▶ **WHAT TO DO**
From the line that has "mouse_move(539, 221)" down to the last line of the data below, set down every line exactly, but none of the pictures.

▶ **EXTRACTED RECORDS**
+ + + +
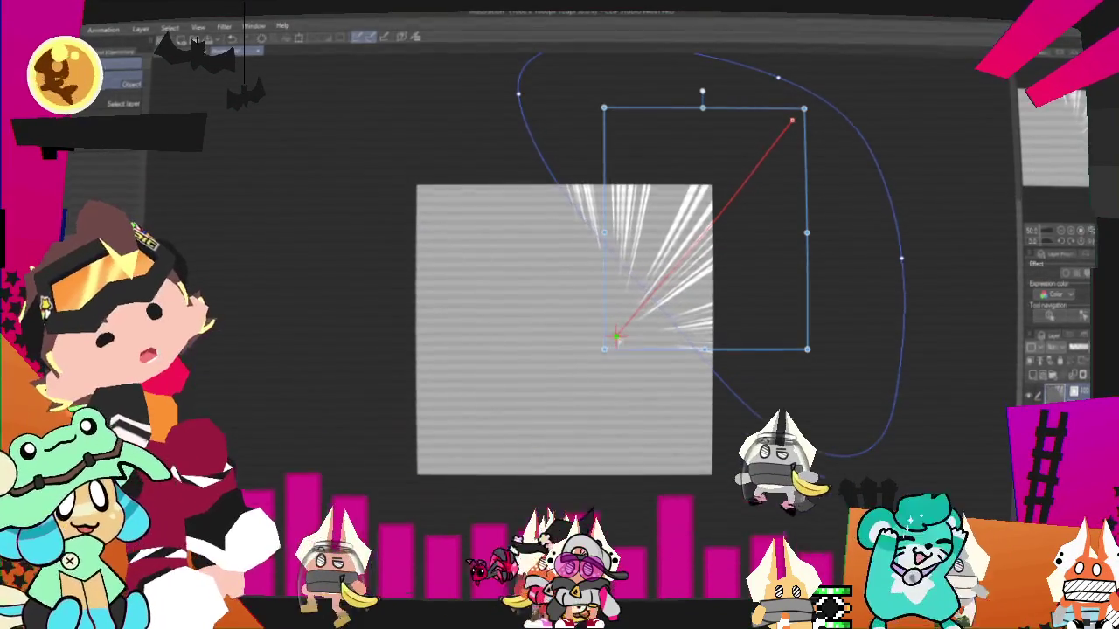
left_click_drag(801, 122, 863, 83)
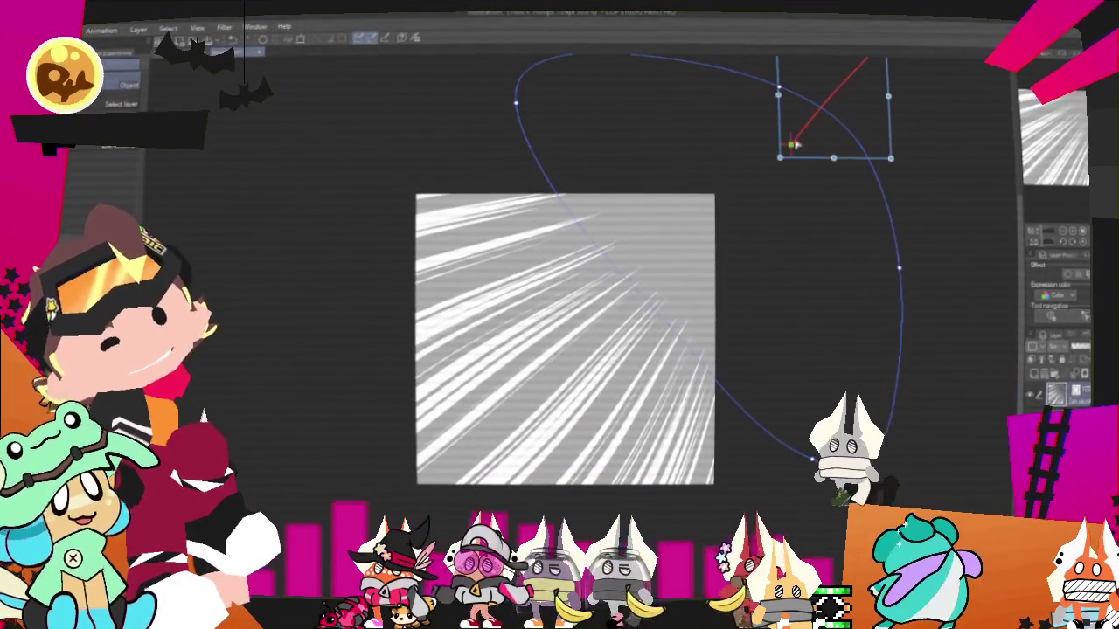
mouse_move(516, 103)
left_mouse_down()
mouse_move(392, 149)
mouse_move(620, 92)
left_mouse_up()
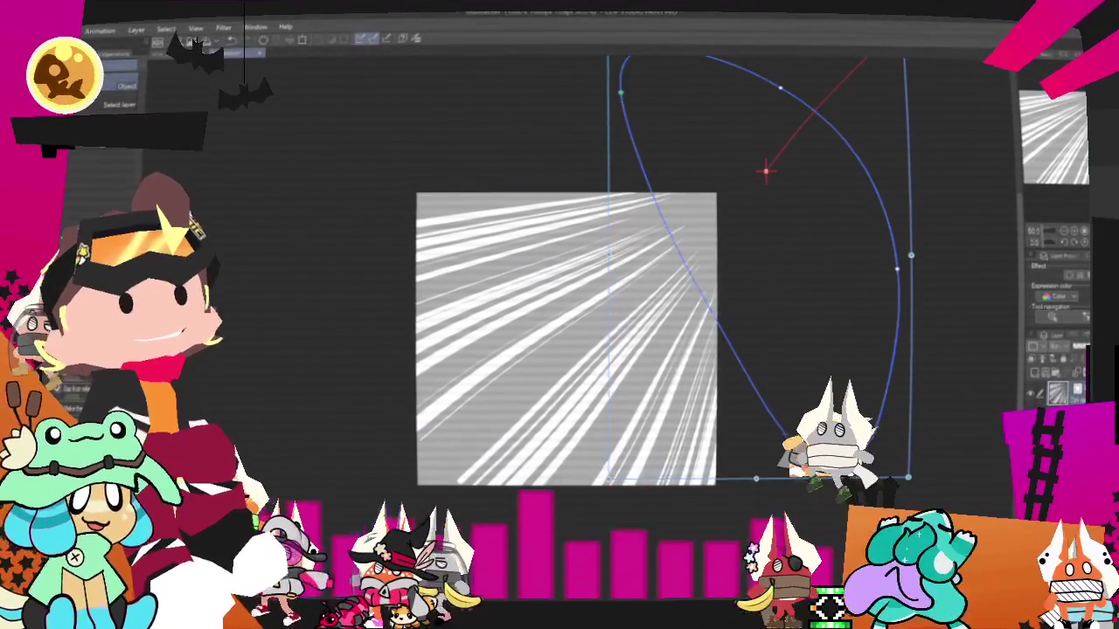
Step: Reshape the speed lines' guide curve, pulling its bottom up and widening it leftward
left_click_drag(835, 463, 845, 330)
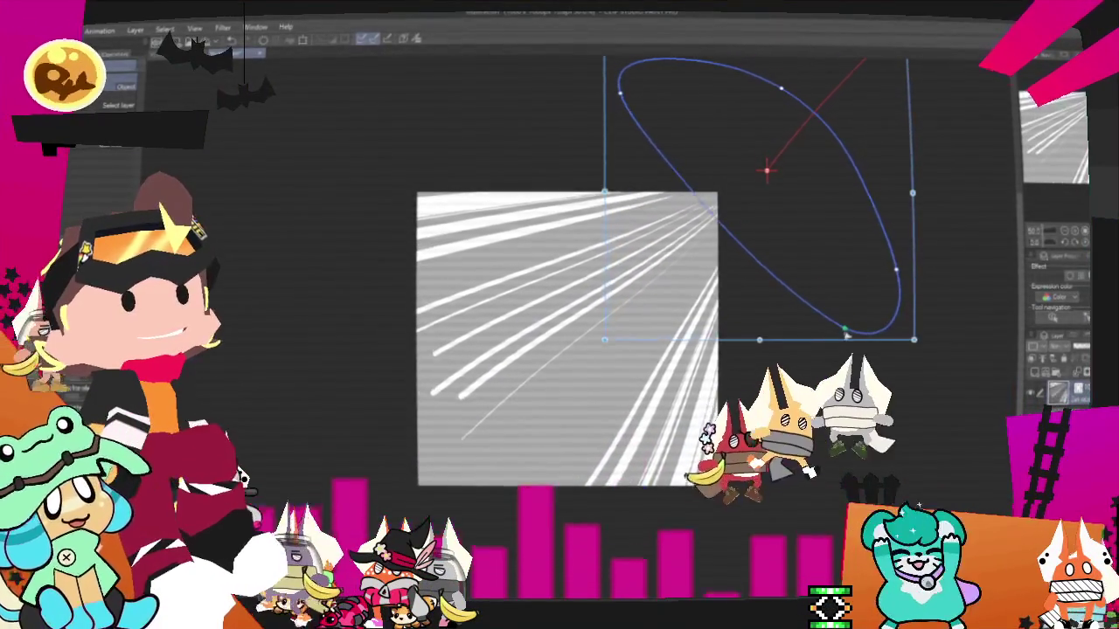
mouse_move(620, 95)
left_mouse_down()
mouse_move(532, 151)
mouse_move(539, 221)
left_mouse_up()
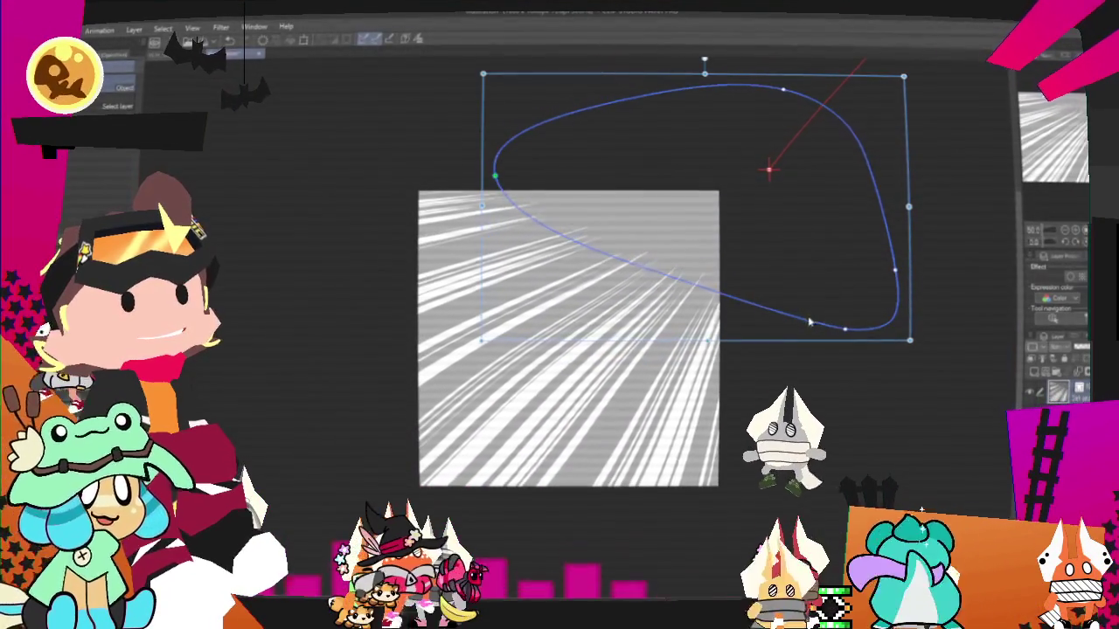
left_click_drag(809, 324, 721, 407)
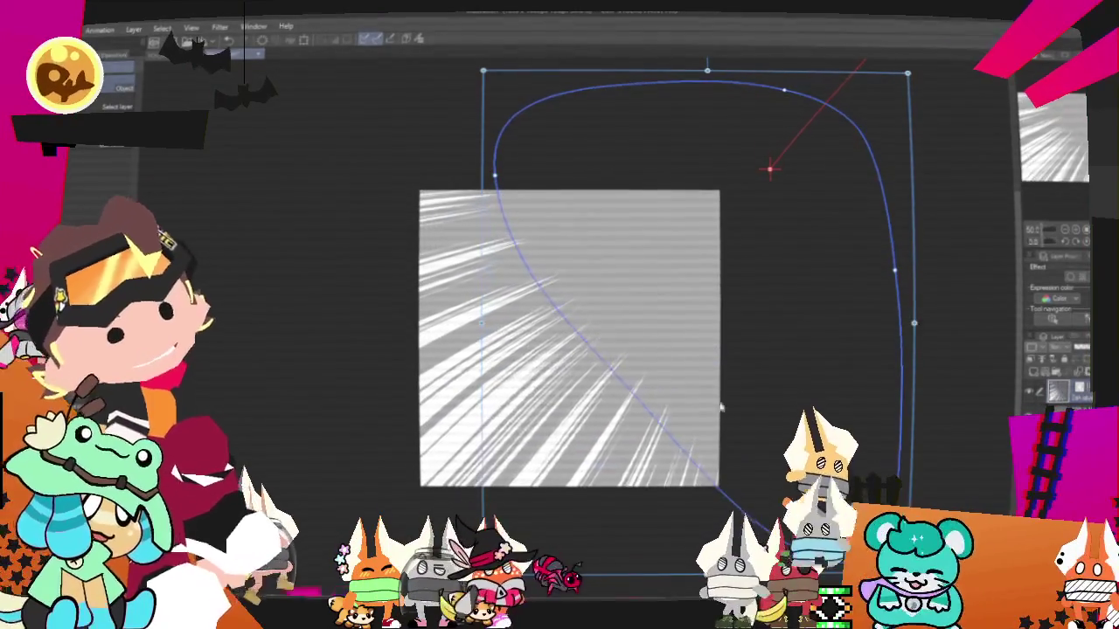
left_click_drag(495, 177, 595, 97)
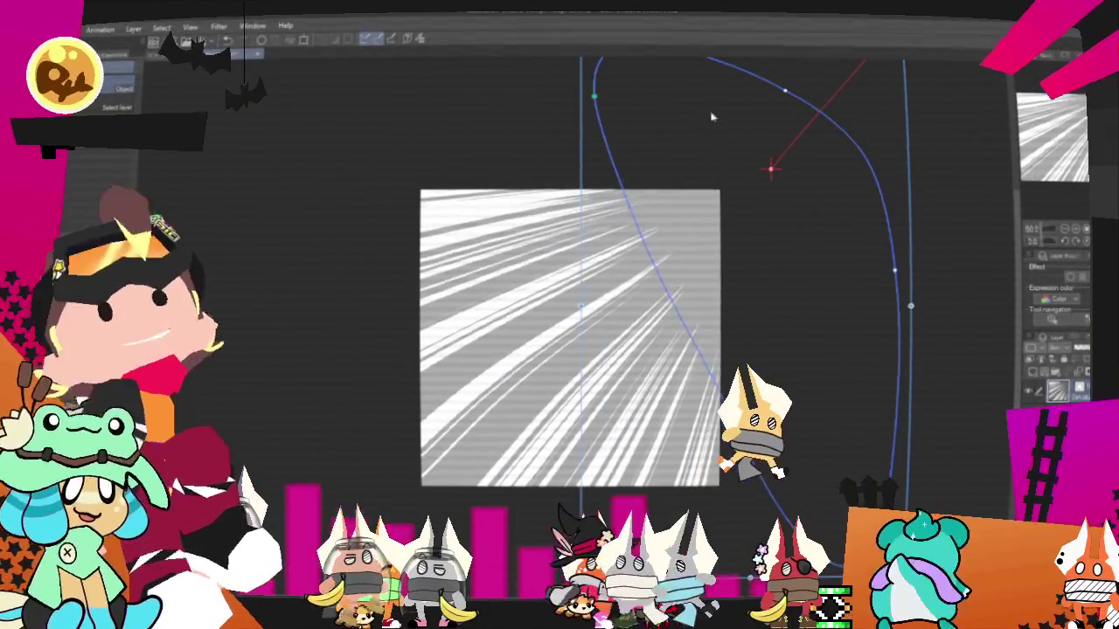
left_click_drag(799, 160, 768, 239)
+ + + +
▶ **RESPONSE AREA**
mouse_move(539, 221)
left_mouse_up()
left_click_drag(809, 324, 721, 407)
left_click_drag(495, 177, 595, 97)
left_click_drag(799, 160, 768, 239)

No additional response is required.